LibrePhotos / librephotos

A self-hosted open source photo management service. This is the repository of the backend.
MIT License
6.95k stars 303 forks source link

Separate photo addition from parsing #313

Open trowj opened 3 years ago

trowj commented 3 years ago

Describe the enhancement you'd like Separate the process of finding new photos and adding them to the library from processing them.

Describe why this will benefit the LibrePhotos In working on my own (abandoned) photo app a while ago I found that doing processing in multiple passes increased usability, especially with large photo sets. The first pass just loops over files and checks if they exist or not in the library (hash compare, paths, timestamps, whatever) and adds them if not. A second process then finds all unparsed photos and works on them (face recognition, tagging, locations etc). Doing this split meant that images were added faster even if they weren't fully parsed they were at least visible.

Additional context This also lends itself to separation of duties, which logically helps other areas. Re-parsing an image (on demand, or a new parsing process is created, etc) doesn't duplicate code or have to call tree walking code.

Additionally, for libraries like mine of not even 20k photos, I rescan nightly after syncing Google photos. That process takes nearly 16 hours to finish! This would let the photos show up faster, then have the metadata added on when available (perhaps immediately if you have multiple heavy workers)

akshay9 commented 3 years ago

I really like your idea of separating the flows. The current implementation of Photo scanning is done using Python's multiprocessing, which also adds latency due to mutex locking in pytorch models and (maybe) also in database.

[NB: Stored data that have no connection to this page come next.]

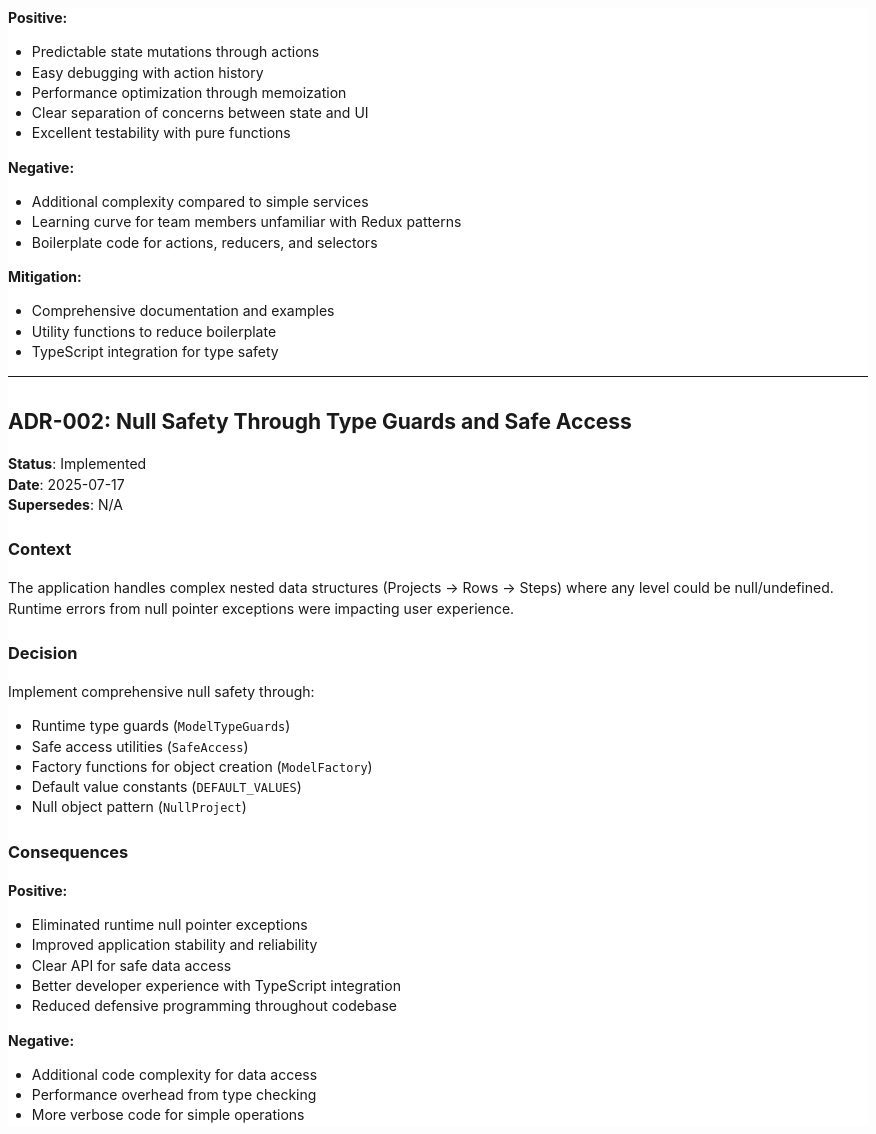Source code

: **Positive:**
- Predictable state mutations through actions
- Easy debugging with action history
- Performance optimization through memoization
- Clear separation of concerns between state and UI
- Excellent testability with pure functions

**Negative:**
- Additional complexity compared to simple services
- Learning curve for team members unfamiliar with Redux patterns
- Boilerplate code for actions, reducers, and selectors

**Mitigation:**
- Comprehensive documentation and examples
- Utility functions to reduce boilerplate
- TypeScript integration for type safety

---

## ADR-002: Null Safety Through Type Guards and Safe Access

**Status**: Implemented  
**Date**: 2025-07-17  
**Supersedes**: N/A

### Context

The application handles complex nested data structures (Projects → Rows → Steps) where any level could be null/undefined. Runtime errors from null pointer exceptions were impacting user experience.

### Decision

Implement comprehensive null safety through:
- Runtime type guards (`ModelTypeGuards`)
- Safe access utilities (`SafeAccess`)
- Factory functions for object creation (`ModelFactory`)
- Default value constants (`DEFAULT_VALUES`)
- Null object pattern (`NullProject`)

### Consequences

**Positive:**
- Eliminated runtime null pointer exceptions
- Improved application stability and reliability
- Clear API for safe data access
- Better developer experience with TypeScript integration
- Reduced defensive programming throughout codebase

**Negative:**
- Additional code complexity for data access
- Performance overhead from type checking
- More verbose code for simple operations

I recently added the feature of Semantic Search to LP. On first run, when embeddings are calculated, they are calculated using batch size of 64. I found it to be 20x faster than iterating and processing each of 64. But for rescan of image library it still uses Batch size of 1. Most of the Machine Learning model inference like face recognition, places365 will hugely benefit from using Batches.

derneuere commented 3 years ago

Like I said in #151 I like the idea! I think the adding of photos to albums could also be improved by working in batches.

trowj commented 3 years ago

Like I said in #151 I like the idea! I think the adding of photos to albums could also be improved by working in batches.

My bad, I didn't see that when I quickly perused open issues! Feel free to close this one if you think it's too duplicative.